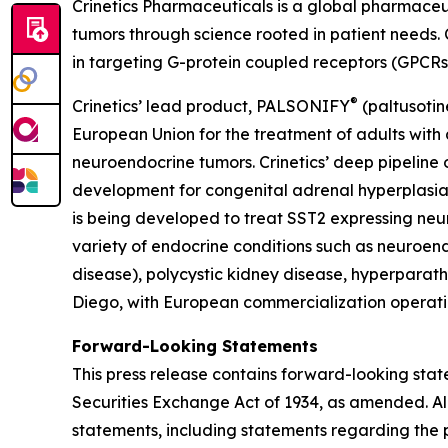
Crinetics Pharmaceuticals is a global pharmace
tumors through science rooted in patient needs. 
in targeting G-protein coupled receptors (GPCRs
®
Crinetics’ lead product, PALSONIFY
(paltusotin
European Union for the treatment of adults with 
neuroendocrine tumors. Crinetics’ deep pipeline 
development for congenital adrenal hyperplas
is being developed to treat SST2 expressing neu
variety of endocrine conditions such as neuroend
disease), polycystic kidney disease, hyperparath
Diego, with European commercialization operatio
Forward-Looking Statements
This press release contains forward-looking stat
Securities Exchange Act of 1934, as amended. All
statements, including statements regarding the p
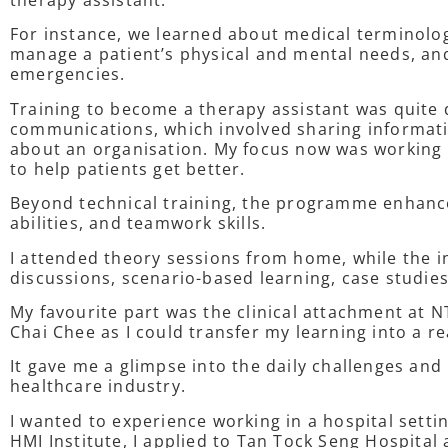
therapy assistant.
For instance, we learned about medical terminology
manage a patient’s physical and mental needs, an
emergencies.
Training to become a therapy assistant was quite 
communications, which involved sharing informat
about an organisation. My focus now was working 
to help patients get better.
Beyond technical training, the programme enhanc
abilities, and teamwork skills.
I attended theory sessions from home, while the i
discussions, scenario-based learning, case studie
My favourite part was the clinical attachment at
Chai Chee as I could transfer my learning into a rea
It gave me a glimpse into the daily challenges and
healthcare industry.
I wanted to experience working in a hospital setti
HMI Institute, I applied to Tan Tock Seng Hospital 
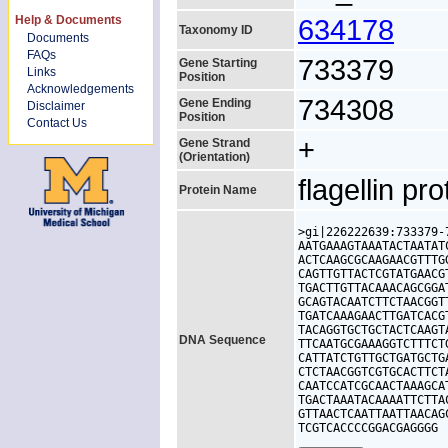
Help & Documents
634178
Taxonomy ID
Documents
FAQs
733379
Gene Starting
Links
Position
Acknowledgements
734308
Gene Ending
Disclaimer
Position
Contact Us
+
Gene Strand
(Orientation)
flagellin pro
Protein Name
>gi|226222639:733379-
AATGAAAGTAAATACTAATAT
ACTCAAGCGCAAGAACGTTTG
CAGTTGTTACTCGTATGAACG
TGACTTGTTACAAACAGCGGA
GCAGTACAATCTTCTAACGGT
TGATCAAAGAACTTGATCACG
TACAGGTGCTGCTACTCAAGT
DNA Sequence
TTCAATGCGAAAGGTCTTTCT
CATTATCTGTTGCTGATGCTG
CTCTAACGGTCGTGCACTTCT
CAATCCATCGCAACTAAAGCA
TGACTAAATACAAAATTCTTA
GTTAACTCAATTAATTAACAG
TCGTCACCCCGGACGAGGGG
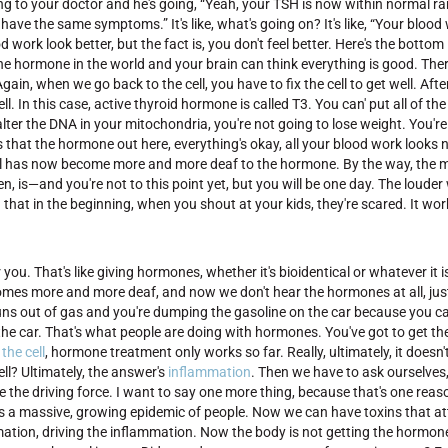
oing to your doctor and he's going, “Yeah, your TSH is now within normal ra
ll have the same symptoms.” It's like, what's going on? It's like, “Your blood 
ork look better, but the fact is, you don't feel better. Here's the bottom 
 the hormone in the world and your brain can think everything is good. The
n, when we go back to the cell, you have to fix the cell to get well. After a
cell. In this case, active thyroid hormone is called T3. You can' put all of 
alter the DNA in your mitochondria, you're not going to lose weight. You're
s that the hormone out here, everything's okay, all your blood work looks 
our cell has now become more and more deaf to the hormone. By the way, th
n, is—and you're not to this point yet, but you will be one day. The louder
that in the beginning, when you shout at your kids, they're scared. It wor
r you. That's like giving hormones, whether it's bioidentical or whatever it i
 becomes more and more deaf, and now we don't hear the hormones at all, just
 runs out of gas and you're dumping the gasoline on the car because you can
the car. That's what people are doing with hormones. You've got to get the
the cell
, hormone treatment only works so far. Really, ultimately, it doesn't
ll? Ultimately, the answer's
inflammation
. Then we have to ask ourselves
 the driving force. I want to say one more thing, because that's one rea
s a massive, growing epidemic of people. Now we can have toxins that at
tion, driving the inflammation. Now the body is not getting the hormone i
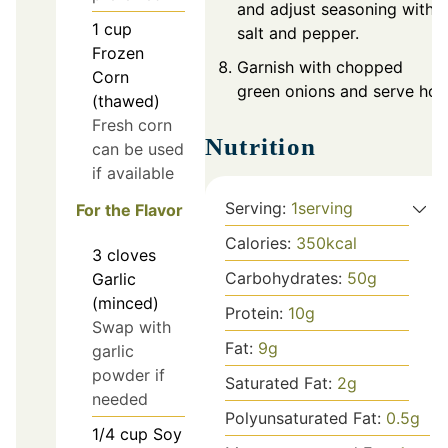
and adjust seasoning with
1
cup
salt and pepper.
Frozen
Garnish with chopped
Corn
green onions and serve hot.
(thawed)
Fresh corn
Nutrition
can be used
if available
Serving:
1
serving
For the Flavor
Calories:
350
kcal
3
cloves
Carbohydrates:
50
g
Garlic
(minced)
Protein:
10
g
Swap with
Fat:
9
g
garlic
powder if
Saturated Fat:
2
g
needed
Polyunsaturated Fat:
0.5
g
1/4
cup
Soy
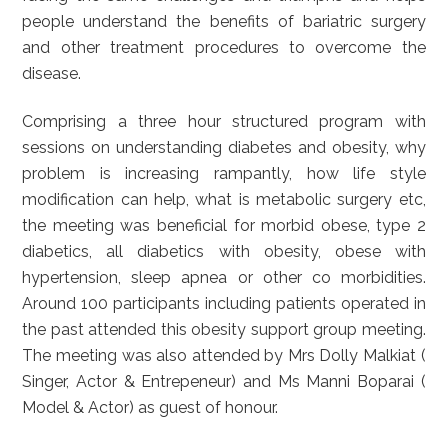
people understand the benefits of bariatric surgery
and other treatment procedures to overcome the
disease.
Comprising a three hour structured program with
sessions on understanding diabetes and obesity, why
problem is increasing rampantly, how life style
modification can help, what is metabolic surgery etc,
the meeting was beneficial for morbid obese, type 2
diabetics, all diabetics with obesity, obese with
hypertension, sleep apnea or other co morbidities.
Around 100 participants including patients operated in
the past attended this obesity support group meeting.
The meeting was also attended by Mrs Dolly Malkiat (
Singer, Actor & Entrepeneur) and Ms Manni Boparai (
Model & Actor) as guest of honour.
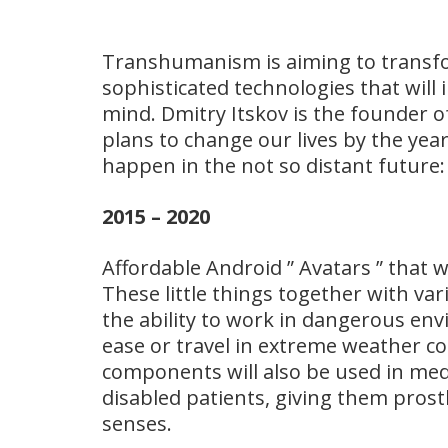
Transhumanism is aiming to transf
sophisticated technologies that wil
mind. Dmitry Itskov is the founder 
plans to change our lives by the year
happen in the not so distant future:
2015 – 2020
Affordable Android ” Avatars ” that wi
These little things together with va
the ability to work in dangerous en
ease or travel in extreme weather c
components will also be used in medic
disabled patients, giving them prosth
senses.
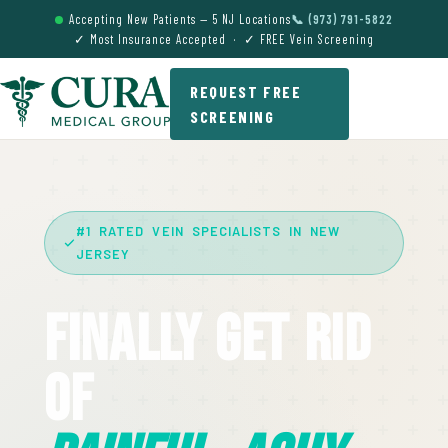
Accepting New Patients — 5 NJ Locations
📞 (973) 791-5822
✓ Most Insurance Accepted · ✓ FREE Vein Screening
REQUEST FREE
SCREENING
#1 RATED VEIN SPECIALISTS IN NEW
JERSEY
Finally Get Rid
Of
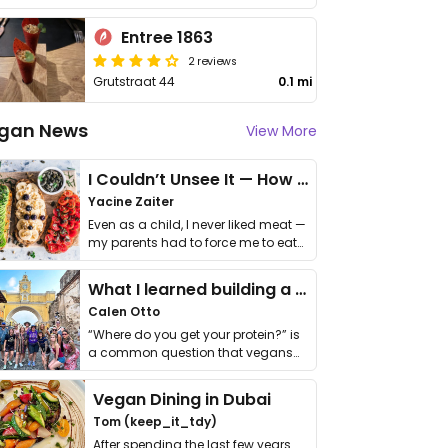
Entree 1863
2 reviews
Grutstraat 44
0.1 mi
gan News
View More
I Couldn’t Unsee It — How Thailand Turned My Beliefs Into Action⁠
Yacine Zaiter
Even as a child, I never liked meat —
my parents had to force me to eat
it. I …
What I learned building a queer vegan travel brand
Calen Otto
“Where do you get your protein?” is
a common question that vegans
get asked. …
Vegan Dining in Dubai
Tom (keep_it_tdy)
After spending the last few years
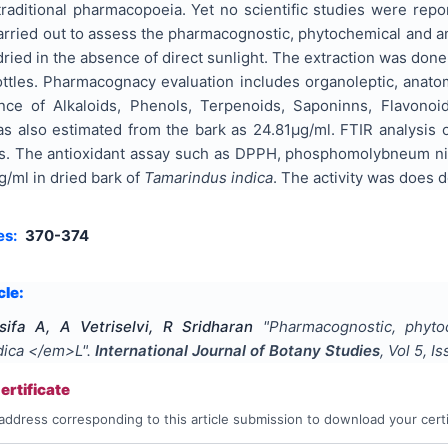
raditional pharmacopoeia. Yet no scientific studies were repo
rried out to assess the pharmacognostic, phytochemical and ant
ried in the absence of direct sunlight. The extraction was don
ottles. Pharmacognacy evaluation includes organoleptic, anato
nce of Alkaloids, Phenols, Terpenoids, Saponinns, Flavonoid
as also estimated from the bark as 24.81µg/ml. FTIR analysis 
es. The antioxidant assay such as DPPH, phosphomolybneum nitr
/ml in dried bark of
Tamarindus indica
. The activity was does 
es:
370-374
cle:
sifa A, A Vetriselvi, R Sridharan
"
Pharmacognostic, phytoc
dica </em>L
".
International Journal of Botany Studies
, Vol
5
, I
rtificate
address corresponding to this article submission to download your certi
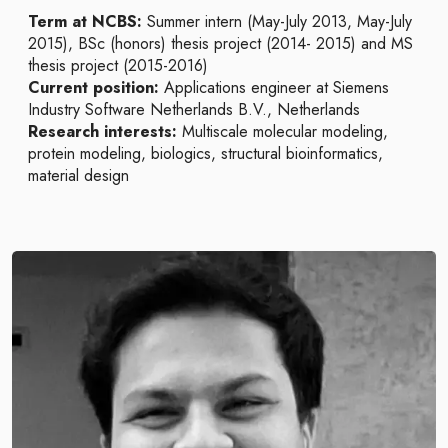
Term at NCBS:
Summer intern (May-July 2013, May-July
2015), BSc (honors) thesis project (2014- 2015) and MS
thesis project (2015-2016)
Current position:
Applications engineer at Siemens
Industry Software Netherlands B.V., Netherlands
Research interests:
Multiscale molecular modeling,
protein modeling, biologics, structural bioinformatics,
material design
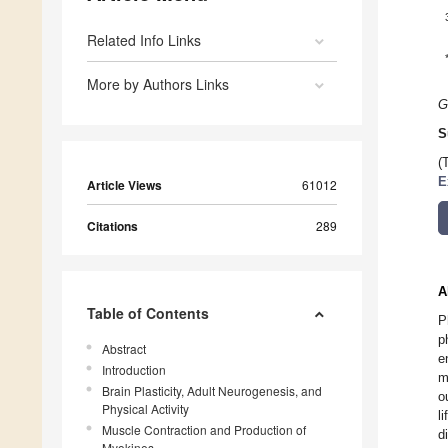
Related Info Links
More by Authors Links
G
S
(
E
Article Views
61012
Citations
289
A
Table of Contents
P
p
Abstract
e
Introduction
m
Brain Plasticity, Adult Neurogenesis, and
o
Physical Activity
l
Muscle Contraction and Production of
d
Myokines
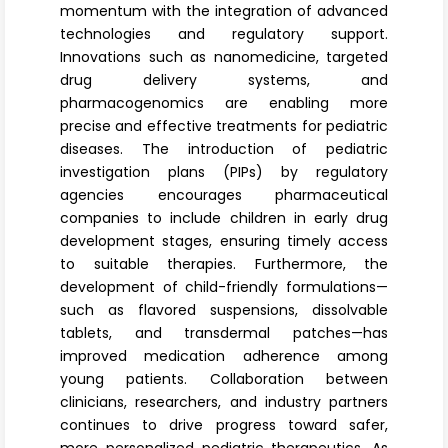
momentum with the integration of advanced
technologies and regulatory support.
Innovations such as nanomedicine, targeted
drug delivery systems, and
pharmacogenomics are enabling more
precise and effective treatments for pediatric
diseases. The introduction of pediatric
investigation plans (PIPs) by regulatory
agencies encourages pharmaceutical
companies to include children in early drug
development stages, ensuring timely access
to suitable therapies. Furthermore, the
development of child-friendly formulations—
such as flavored suspensions, dissolvable
tablets, and transdermal patches—has
improved medication adherence among
young patients. Collaboration between
clinicians, researchers, and industry partners
continues to drive progress toward safer,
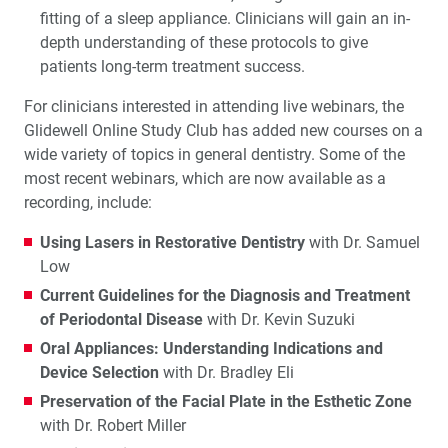
fitting of a sleep appliance. Clinicians will gain an in-
depth understanding of these protocols to give
patients long-term treatment success.
For clinicians interested in attending live webinars, the
Glidewell Online Study Club has added new courses on a
wide variety of topics in general dentistry. Some of the
most recent webinars, which are now available as a
recording, include:
Using Lasers in Restorative Dentistry
with Dr. Samuel
Low
Current Guidelines for the Diagnosis and Treatment
of Periodontal Disease
with Dr. Kevin Suzuki
Oral Appliances: Understanding Indications and
Device Selection
with Dr. Bradley Eli
Preservation of the Facial Plate in the Esthetic Zone
with Dr. Robert Miller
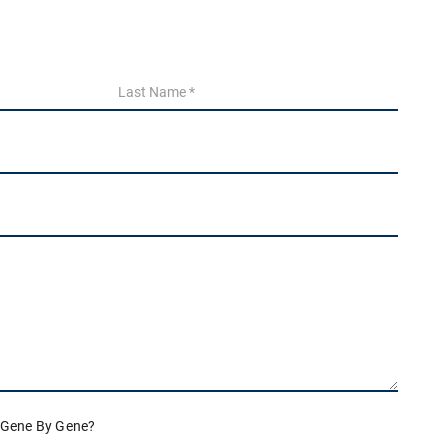
 Gene By Gene?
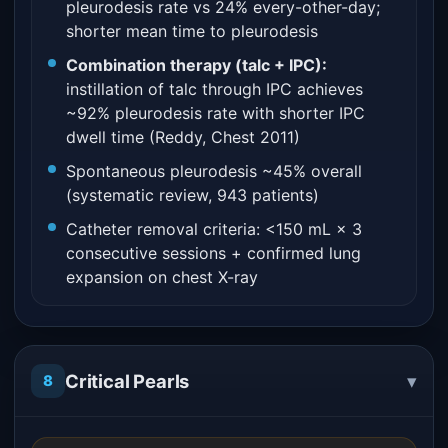
pleurodesis rate vs 24% every-other-day;
shorter mean time to pleurodesis
Combination therapy (talc + IPC):
instillation of talc through IPC achieves
~92% pleurodesis rate with shorter IPC
dwell time (Reddy, Chest 2011)
Spontaneous pleurodesis ~45% overall
(systematic review, 943 patients)
Catheter removal criteria: <150 mL × 3
consecutive sessions + confirmed lung
expansion on chest X-ray
▾
Critical Pearls
8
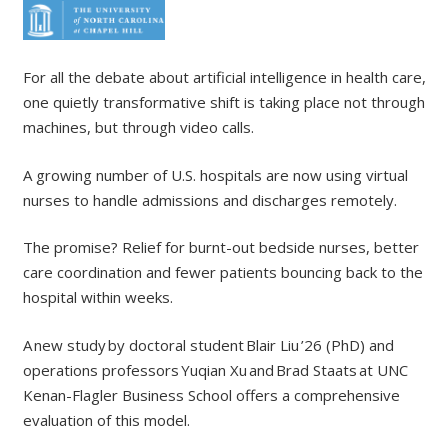
For all the debate about artificial intelligence in health care,
one quietly transformative shift is taking place not through
machines, but through video calls.
A growing number of U.S. hospitals are now using virtual
nurses to handle admissions and discharges remotely.
The promise? Relief for burnt-out bedside nurses, better
care coordination and fewer patients bouncing back to the
hospital within weeks.
A new study by doctoral student Blair Liu ’26 (PhD) and
operations professors Yuqian Xu and Brad Staats at UNC
Kenan-Flagler Business School offers a comprehensive
evaluation of this model.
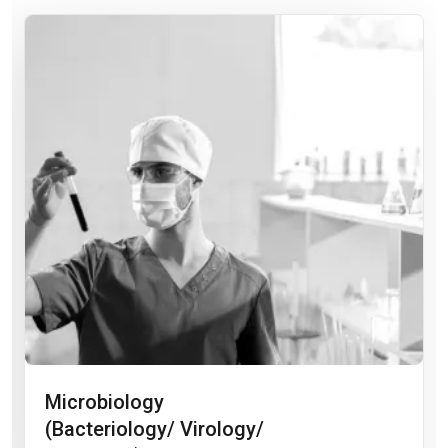
Microbiology
(Bacteriology/ Virology/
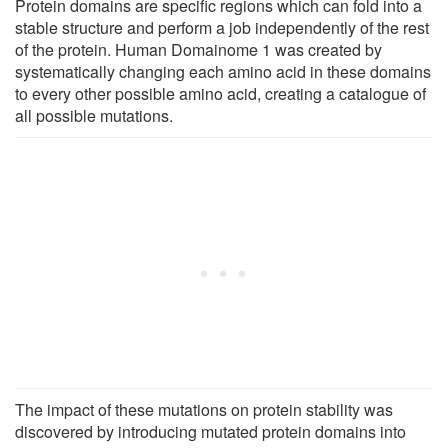
Protein domains are specific regions which can fold into a
stable structure and perform a job independently of the rest
of the protein. Human Domainome 1 was created by
systematically changing each amino acid in these domains
to every other possible amino acid, creating a catalogue of
all possible mutations.
The impact of these mutations on protein stability was
discovered by introducing mutated protein domains into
|---|
- **Directions for this task**: Take the material above and output only the lines from the one that contains "clinicians, researchers, and" through the one that contains "For clinicians interested", ends included and images left out.

- **Answer for the task**:
clinicians, researchers, and industry partners
continues to drive progress toward safer,
fitting of a sleep appliance. Clinicians will gain an in-
depth understanding of these protocols to give
patients long-term treatment success.
For clinicians interested in attending live webinars, the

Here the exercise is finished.